## Study material

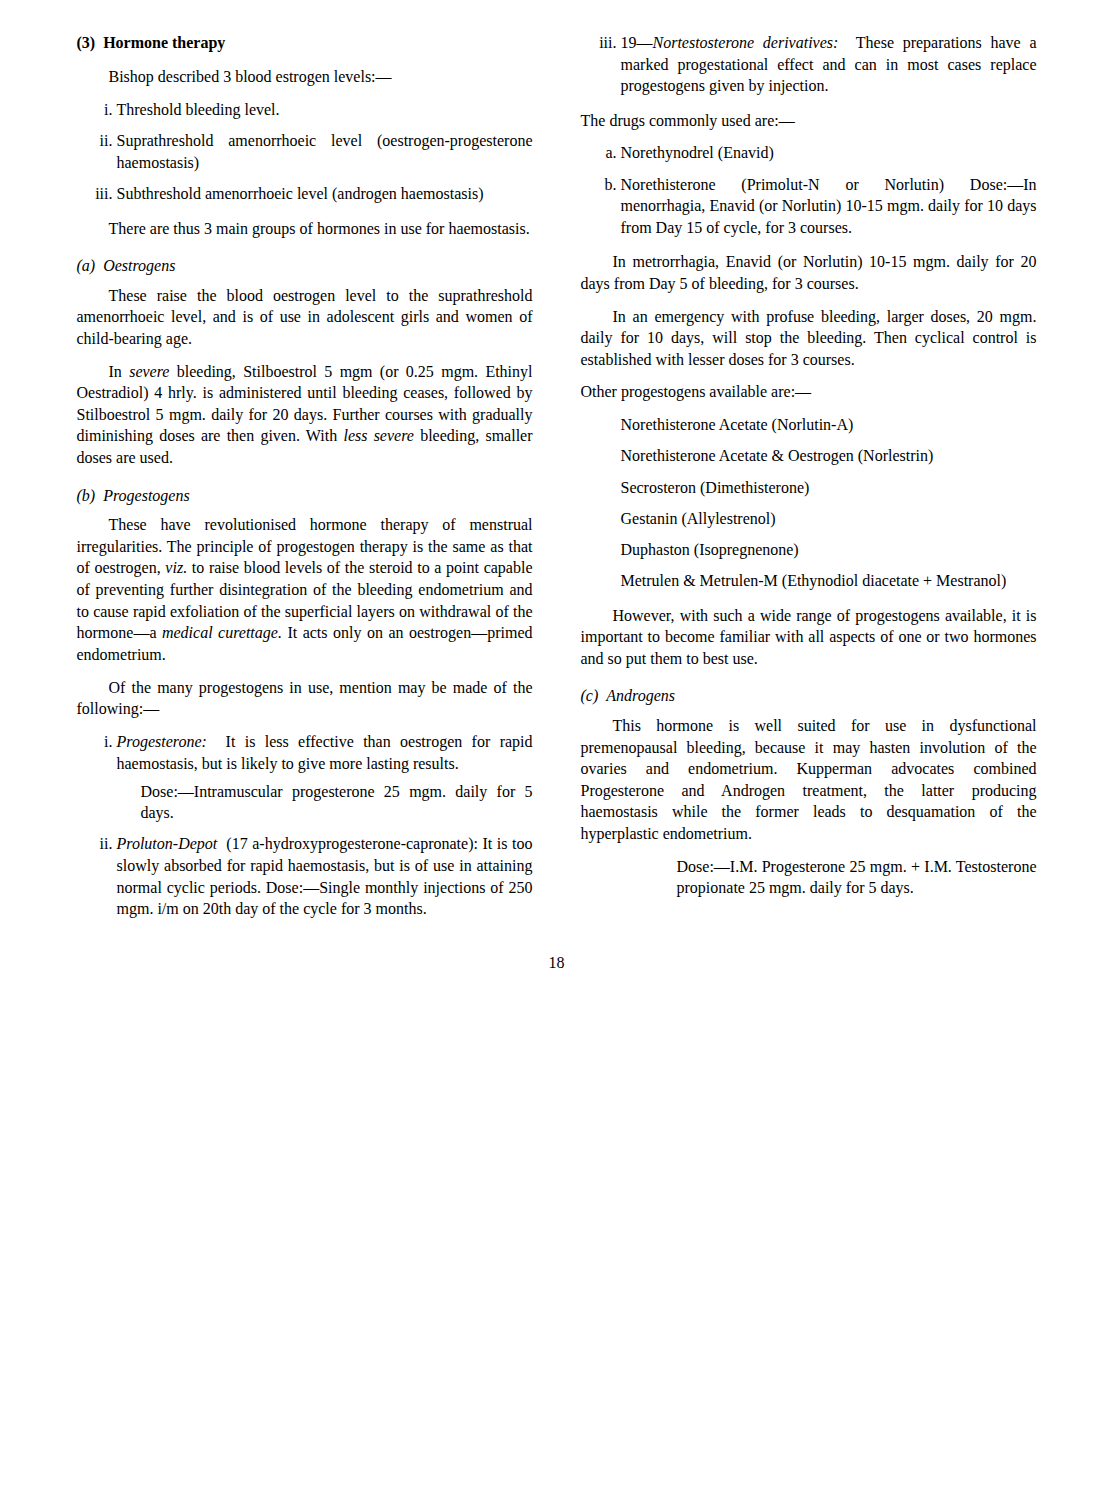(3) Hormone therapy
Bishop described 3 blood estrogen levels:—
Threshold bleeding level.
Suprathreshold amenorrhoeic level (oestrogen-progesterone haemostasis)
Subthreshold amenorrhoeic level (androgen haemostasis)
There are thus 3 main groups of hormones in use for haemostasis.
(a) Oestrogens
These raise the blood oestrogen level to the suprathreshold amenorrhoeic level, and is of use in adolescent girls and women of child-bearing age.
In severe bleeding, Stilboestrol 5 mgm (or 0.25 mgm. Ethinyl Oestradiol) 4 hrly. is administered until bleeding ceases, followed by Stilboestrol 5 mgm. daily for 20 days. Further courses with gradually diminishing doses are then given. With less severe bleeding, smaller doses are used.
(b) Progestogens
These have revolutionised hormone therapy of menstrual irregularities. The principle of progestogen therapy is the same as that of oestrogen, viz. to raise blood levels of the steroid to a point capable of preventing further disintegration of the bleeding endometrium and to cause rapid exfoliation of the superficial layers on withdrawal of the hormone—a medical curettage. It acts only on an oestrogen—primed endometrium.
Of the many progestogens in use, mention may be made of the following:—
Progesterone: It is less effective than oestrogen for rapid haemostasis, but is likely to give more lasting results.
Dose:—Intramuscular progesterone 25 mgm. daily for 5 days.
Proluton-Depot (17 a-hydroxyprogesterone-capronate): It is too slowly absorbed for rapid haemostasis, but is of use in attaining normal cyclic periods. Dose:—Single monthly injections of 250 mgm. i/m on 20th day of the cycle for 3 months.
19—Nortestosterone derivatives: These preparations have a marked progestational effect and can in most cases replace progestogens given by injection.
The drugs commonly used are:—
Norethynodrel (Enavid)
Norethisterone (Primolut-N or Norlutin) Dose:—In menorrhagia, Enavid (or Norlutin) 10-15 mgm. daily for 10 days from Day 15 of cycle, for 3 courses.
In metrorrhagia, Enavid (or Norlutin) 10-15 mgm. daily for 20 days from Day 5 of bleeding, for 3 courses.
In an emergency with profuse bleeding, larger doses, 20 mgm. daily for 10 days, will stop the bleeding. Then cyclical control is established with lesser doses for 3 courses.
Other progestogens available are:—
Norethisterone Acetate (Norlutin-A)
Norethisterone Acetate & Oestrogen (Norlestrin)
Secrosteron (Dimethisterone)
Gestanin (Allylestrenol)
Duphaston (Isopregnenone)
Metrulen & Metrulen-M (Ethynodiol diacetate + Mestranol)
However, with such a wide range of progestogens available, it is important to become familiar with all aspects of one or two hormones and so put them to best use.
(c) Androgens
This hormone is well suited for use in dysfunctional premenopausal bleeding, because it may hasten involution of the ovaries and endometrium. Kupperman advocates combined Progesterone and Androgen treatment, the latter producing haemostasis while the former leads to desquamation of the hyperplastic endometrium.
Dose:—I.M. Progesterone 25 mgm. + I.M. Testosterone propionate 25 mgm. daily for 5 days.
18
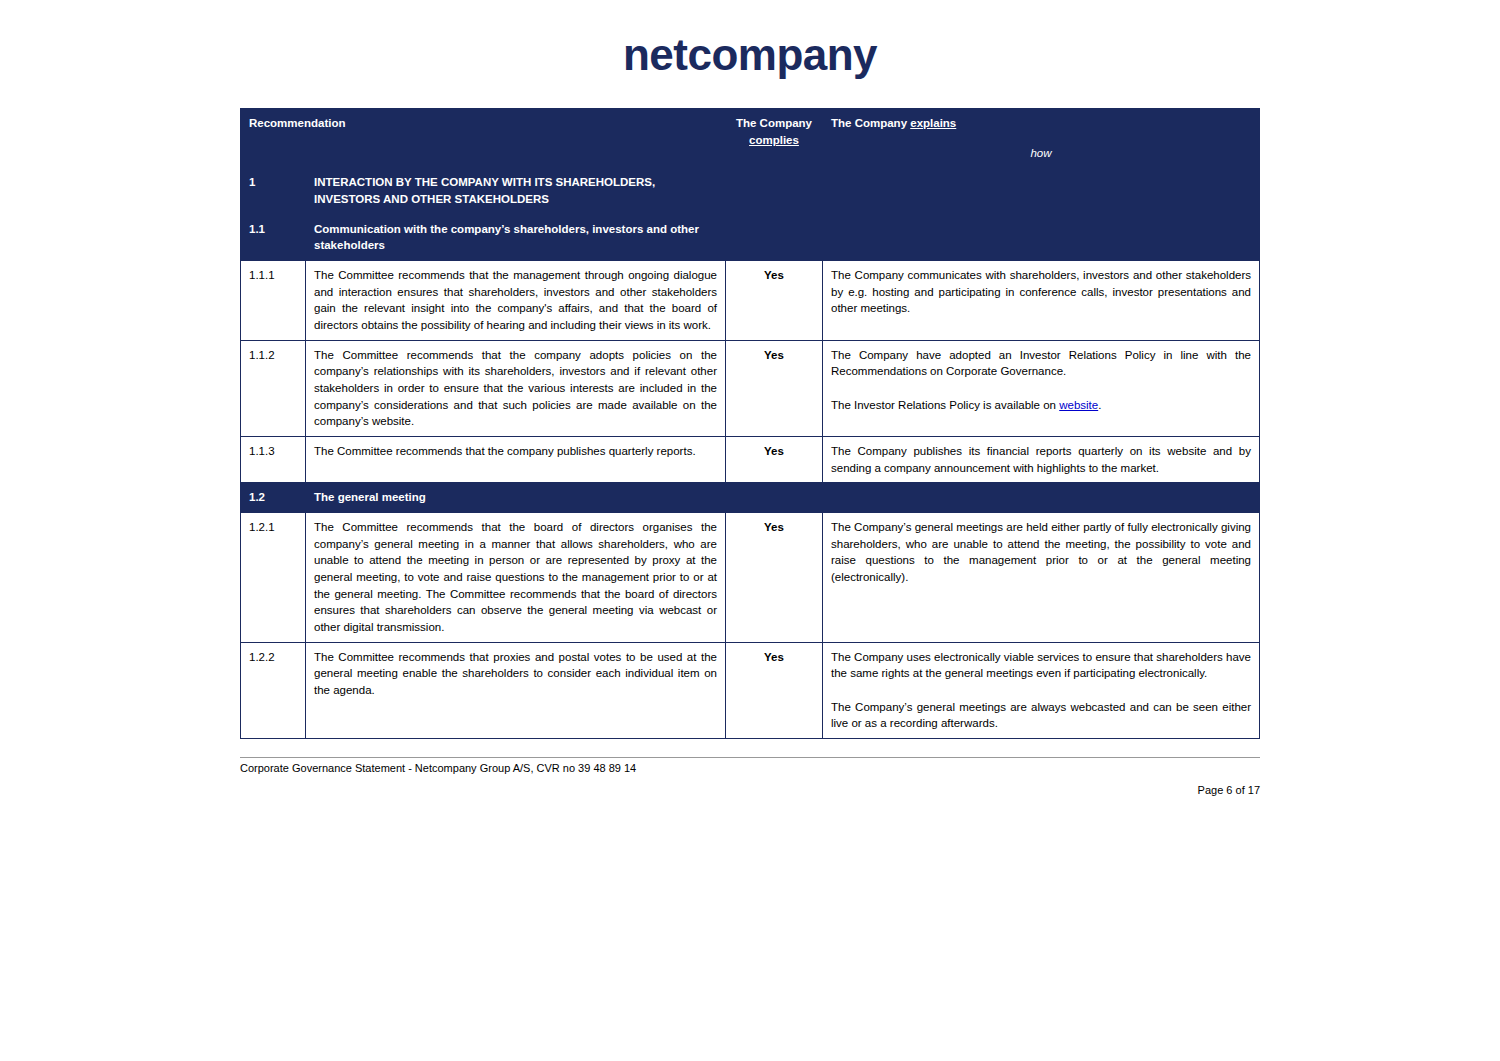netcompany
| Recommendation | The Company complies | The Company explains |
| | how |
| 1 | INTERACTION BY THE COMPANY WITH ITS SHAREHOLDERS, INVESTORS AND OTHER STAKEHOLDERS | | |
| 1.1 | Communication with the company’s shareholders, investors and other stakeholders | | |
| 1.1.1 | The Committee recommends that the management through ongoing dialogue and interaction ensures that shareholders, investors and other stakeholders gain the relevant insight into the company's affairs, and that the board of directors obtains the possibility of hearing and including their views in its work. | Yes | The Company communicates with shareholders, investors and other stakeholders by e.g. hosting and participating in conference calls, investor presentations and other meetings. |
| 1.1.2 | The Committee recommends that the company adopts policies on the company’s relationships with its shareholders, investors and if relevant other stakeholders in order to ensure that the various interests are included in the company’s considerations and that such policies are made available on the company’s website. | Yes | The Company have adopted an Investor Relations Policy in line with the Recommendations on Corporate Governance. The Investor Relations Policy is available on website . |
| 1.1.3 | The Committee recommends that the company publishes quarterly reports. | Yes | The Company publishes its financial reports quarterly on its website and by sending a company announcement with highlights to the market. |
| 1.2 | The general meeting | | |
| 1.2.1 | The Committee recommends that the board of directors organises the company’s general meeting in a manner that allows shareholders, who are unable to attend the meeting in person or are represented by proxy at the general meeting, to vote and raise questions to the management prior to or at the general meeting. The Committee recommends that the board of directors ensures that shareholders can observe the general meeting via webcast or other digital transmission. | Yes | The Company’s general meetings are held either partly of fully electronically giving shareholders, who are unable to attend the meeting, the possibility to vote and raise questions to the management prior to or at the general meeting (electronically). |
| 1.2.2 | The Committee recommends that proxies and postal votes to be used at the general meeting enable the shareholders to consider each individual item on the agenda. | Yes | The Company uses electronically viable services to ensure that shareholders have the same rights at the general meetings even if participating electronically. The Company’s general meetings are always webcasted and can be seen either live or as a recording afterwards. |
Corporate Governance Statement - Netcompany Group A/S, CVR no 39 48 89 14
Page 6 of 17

## What the task requires
Nothing but the lines from the one with "Dose:—I.M. Progesterone 25" to the one with "other meetings. |" above, both included, should be transcribed, exactly and without pictures.

## Solved exercise
Dose:—I.M. Progesterone 25 mgm. + I.M. Testosterone propionate 25 mgm. daily for 5 days.
18
netcompany
| Recommendation | The Company complies | The Company explains |
| | how |
| 1 | INTERACTION BY THE COMPANY WITH ITS SHAREHOLDERS, INVESTORS AND OTHER STAKEHOLDERS | | |
| 1.1 | Communication with the company’s shareholders, investors and other stakeholders | | |
| 1.1.1 | The Committee recommends that the management through ongoing dialogue and interaction ensures that shareholders, investors and other stakeholders gain the relevant insight into the company's affairs, and that the board of directors obtains the possibility of hearing and including their views in its work. | Yes | The Company communicates with shareholders, investors and other stakeholders by e.g. hosting and participating in conference calls, investor presentations and other meetings. |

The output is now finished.